Bridging loans are available to borrowers who are indulged in property deals but are facing a cash deficit due to any reason like equity locked in another asset or late receipt of payments etc. Bridging loans can be taken to buy the new property and then repaid later when the borrower receives his stuck up cash amounts.
Bridging loans are short term secured loans which are borrowed for duration of 1-12 months. They are secured loans and the property which is being bought with the bridging loans has to be pledged as collateral with the lender. After the repayment has been done, the title of the property is transferred back to the borrower.
Bridging loans are, for the comfort of the borrower, interest-only loans. This means that the borrowers are required to pay just the interest amounts during the term of repayment and then as soon as he receives the required cash, he can repay the principal amount to the lender in one go. This helps in reducing the burden of the borrower in repayment.

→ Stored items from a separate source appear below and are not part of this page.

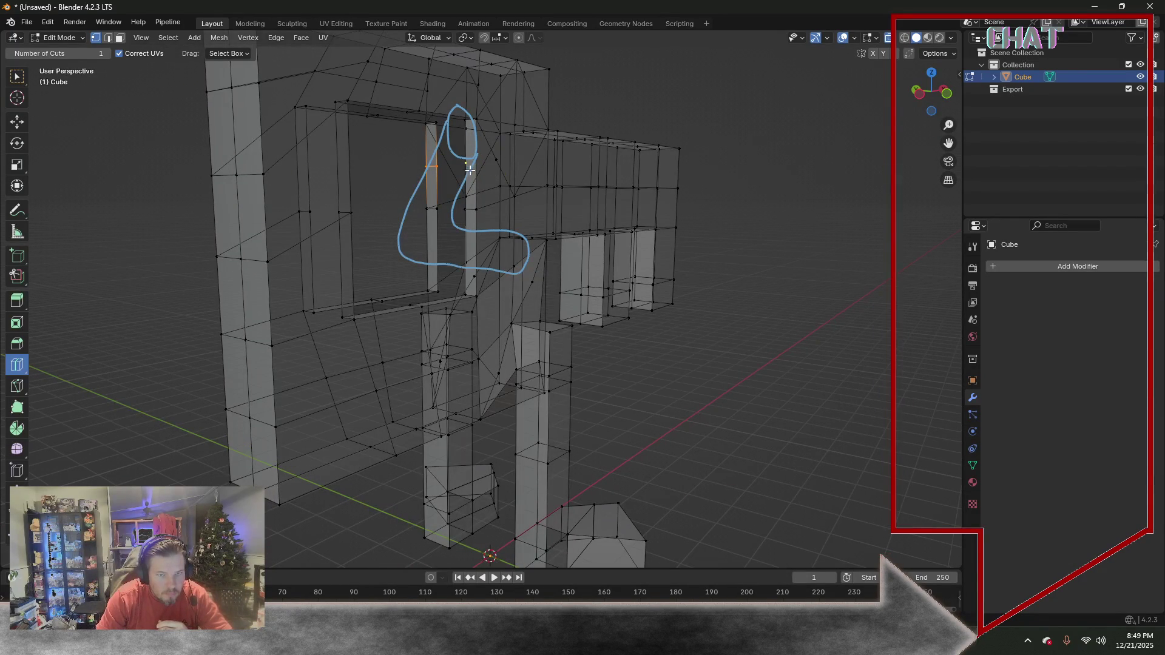
mouse_move(470, 183)
middle_mouse_down()
mouse_move(424, 202)
mouse_move(356, 191)
mouse_move(481, 195)
mouse_move(381, 267)
mouse_move(439, 220)
middle_mouse_up()
key("alt+z")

Based on the status of the earlier deal or receipt of cash, bridging loans can be open end or closed end bridging loans. the former means that the earlier property has not been sold yet. The latter however means that there is just a delay in the receipt of cash for the property already sold.
Bridging loans are available to bad credit borrowers as well as they also pledge collateral for the loan which reduces the risk factor. Online research for bridging loans can be done to avail low rate deals.
Bridging loans are the best way to accomplish all the property deals. The borrower does not have to compromise with any property deal that comes his way.